By Ginika Okoye
Abuja – The Federal Government has signed a Memorandum of Understanding (MoU) with John Deere Tractor Manufacturing Company to procure tractors and render farm mechanisation services to smallholder farmers across the country.
The Minister of Agriculture and Rural Development, Chief Audu Ogbeh, in his address at the event Abuja on Thursday, said that the deal would boost food production in the country and attract more youths into agriculture.
Ogbeh said that inadequate farm mechanisation had been a major challenge facing food production in Nigeria, adding that the country would need about one million tractors to engage in sustainable food production in the next 15 to 20 years.
The minister said that the partnership with John Deere on the tractor distribution and services was a component of the Agriculture Inputs and Mechanisation Services (AIMS), the newly introduced agricultural programme of the Federal Government.
He said that the partnership would relieve the government of the burden of tractor procurement and management, while promoting improved efficiency, accountability and service delivery in tractor services.
He said that the Federal Government would contribute 35 per cent of the total cost of the tractors, while the private sector and farmers were expected to defray the remaining cost.
“We will only contribute 35 per cent of the money and the private sector brings the balance.
“We will then hand over the tractors to professional managers like Tractor Owners and Operators Association of Nigeria (TOOAN) and Tractor Owners and Hiring Facilities Association of Nigeria (TOHFAN).
“The associations will rent out the tractors to farmers, they will return our money, make some profits and give to the farmers the services that ordinarily, they won’t have.

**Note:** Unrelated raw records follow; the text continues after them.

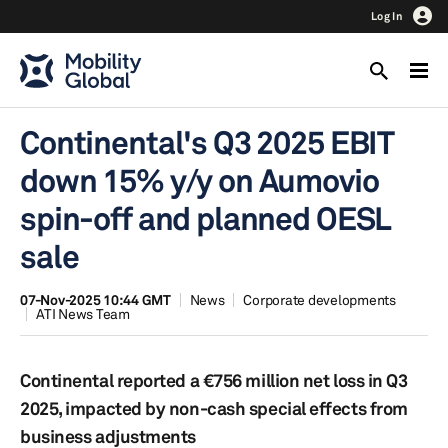
Log In
Continental's Q3 2025 EBIT
down 15% y/y on Aumovio
spin-off and planned OESL
sale
07-Nov-2025 10:44 GMT
News
Corporate developments
ATI News Team
Continental reported a €756 million net loss in Q3
2025, impacted by non-cash special effects from
business adjustments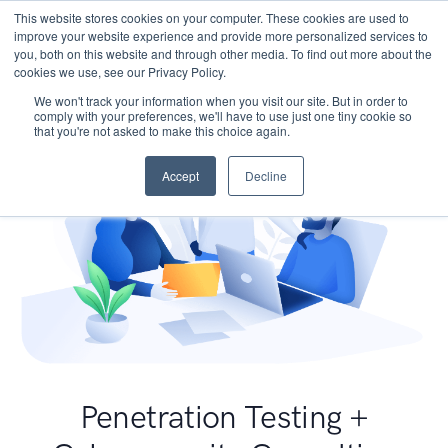
This website stores cookies on your computer. These cookies are used to
improve your website experience and provide more personalized services to
you, both on this website and through other media. To find out more about the
cookies we use, see our Privacy Policy.
We won't track your information when you visit our site. But in order to
comply with your preferences, we'll have to use just one tiny cookie so
that you're not asked to make this choice again.
Accept
Decline
Penetration Testing +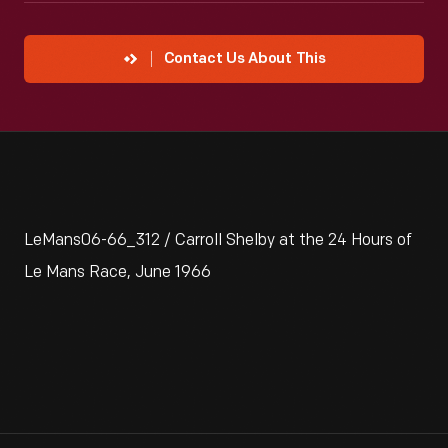
Contact Us About This
LeMans06-66_312 / Carroll Shelby at the 24 Hours of
Le Mans Race, June 1966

“Before now, what we were doing was buying tractors and giving people to sell at half price but the tractors always ended up in the hands of traditional rulers and politicians; the tractors were never used.
“The private sector has invented a means of monitoring the tractors; so, they are more efficient and the tractors would last longer for a period of 15 years but in the hands of government, tractors never lasted more than three years.
“Each year, we spend millions of naira buying tractors but we don’t get tractor services and adequate food production; we have, therefore, invented a solution to the challenge of mechanisation,’’ he said.
Mr Jason Bentley, the Managing Director of John Deere and Namel Equipment Leasing Company, said the partnership was to enable smallholder farmers to get good farm mechanisation services across the country for a period of five years.
He said that the company would train technicians who would handle the machines and monitor the tracking systems installed for the machines.
Besides, Bentley said that plans were underway by the company to establish a tractor assembling plant in the country to train more technicians and employ youths in the country.
“Everyone doesn’t need to own a tractor but everyone needs access to technology and solutions to enable them to improve their yields and make more money.
“We are here to offer a SMART solution for Nigerian farmers that focuses on access to finance, we are going to be able to offer financing of 10 per cent of the funding project,’’ he said.
Mr Ahmed Adekunle, the Senior Technical Adviser to the Minister of Agriculture and Rural Development on Mechanisation, said that the supply of the 10,000 tractors in the partnership would be driven by demand from farmers.
He said that the ministry would go into partnership with different farmers associations, including Rice Farmers Association (RIFAN), Cassava Growers Association of Nigeria, among others, to procure the tractors for use by their members.
“We are going to open lands and the more lands we open, the more tractors we bring in.
“This programme is meant for the youths and in every 1,000 hectare of land we open and develop, we are going to give the land to the youths at the rate of three to four hectares each,’’ he said.
Mr Chidi Izuwah, the Acting Director of the Infrastructure Concession Regulatory Commission (ICRC), said that the public-private partnership was crucial to the agricultural development of the country.
According to him, without farm mechanisation, efforts to achieve food security will be futile.
“There will be a farm mechanisation centre where farmers can go and hire or lease tractors for their use; so, they don’t need to own tractors.
“The tractors will improve the ability of our farmers to till and improve farm preparations on their farms.
“The project is technologically driven and it will attract young people into agriculture,’’ Izuwah said.
News Agency of Nigeria (NAN) reports John Deere is the brand name of Deere & Company, an American corporation that manufactures agricultural, construction, and forestry machinery, among others.